Service Merchandise set to revamp marketing strategy, test teleshopping

Discount Store News, April 4, 1994 by Arthur Markowitz

NASHVILLE, Tenn. -- Service Merchandise has hired anew ad agency as part of its effort to develop a "customer-driven strategic marketing plan."

Separately, Service Merchandise plans a six-month teleshopping test on the ValueVision cable network. The retailer will air segments featuring goods from its catalog and handle fulfillment.

Service Merchandise's decision to develop a new marketing strategy follows disappointing results from its advertising program in last year's key holiday period. It increased its advertising during that period by $28.8 million, with "a significant portion" going to the network TV ads with Bill Cosby.

Chariman Raymond Zimmerman stated in the company's just released annual report that "our research tells us that the Cosby campaign generated strong customer awareness; unfortunately, that did not translate into the sales increases we had expected."

Service Merchandise said sales for the quarter ended Jan. 1, 1994, increased 4% to $1.634 billion from $1.568 billion, while profits remained flat at $89 million. On the positive side, Service's gross margin in dollars was up 6.8% to $420.7 million from $391 million.

Overall, Service merchandise last year recorded a 2.7% gain in sales to $3.814 billion from $3.712 billion, but net income dropped 2.3% to $82.6 million from $84.5 million. Gross margins as a percent of sales rose to 24.8% from 24.4%, "reflecting less reliance on promotional pricing and a shift in the sales mix from hard lines to jewelry," Zimmerman said.

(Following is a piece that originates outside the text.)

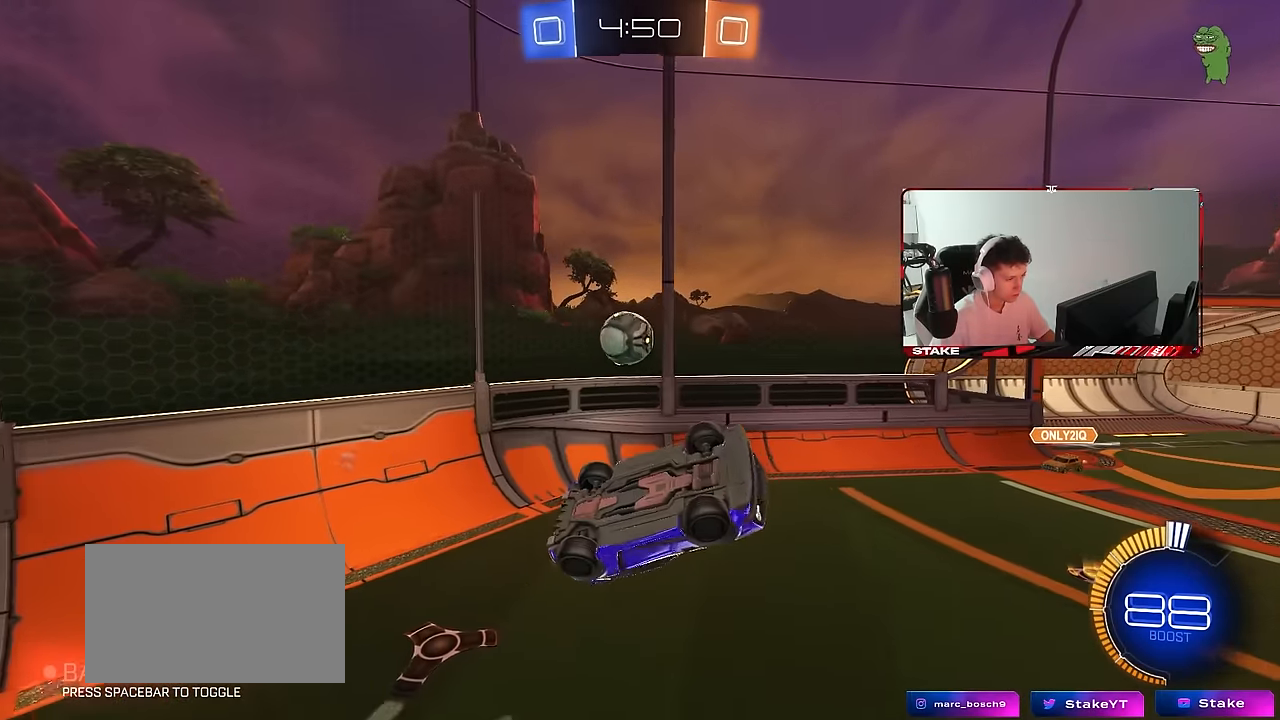
{"keys": ["d", "shift", "w"], "mouse": [], "mouse_move": "still", "events": [[67, "a", "down"], [67, "d", "up"], [67, "s", "down"], [217, "a", "up"], [267, "d", "down"], [300, "s", "up"], [300, "shift", "down"], [400, "w", "down"]]}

Service's two-year contract with Cosby runs through the end of 1994. The comedian is still featured in showroom point-of-purchase promotions and in-store signage.

The retailer started its creative review late last year, continued it through early this year and signed The Saffer Group, a Toronto-based strategic retail marketing agency, March 22.

Staffer is both Service's consulting service and the creative and media agency of record. Staffer replaces Ingalls, Quinn and Johnson, a Boston ad agency.

"Saffer was selected because of their unique ability to combine the strategic marketing and creative process at the senior management level," said Bill Cress, group vice president, advertising and marketing.

Saffer president Eddie Black said, "Our mission is to partner with our clients in developing an integrated marketing, merchandising and operating stratetgy that will focus on results. To that end, we team with no more than 10 major retailers at a time."

As for Service's teleshopping test, Zimmerman said "it is important to measure customer response to new formats and technologies, and this provides us with a cost effective test of TV home shopping potential."

ValueVision chairman and ceo Robert L. Johander said the deal with Service Merchandise "is representative of a major trend among retailers to build new merchandising, sales and distribution opportunities through the resources provided by interactive TV home shopping networks." Although ValueVision is currently a minor player in the teleretailing arena, the agreement "helps pave the way for ValueVision to provide these resources to a number of major U.S. retailers," he added.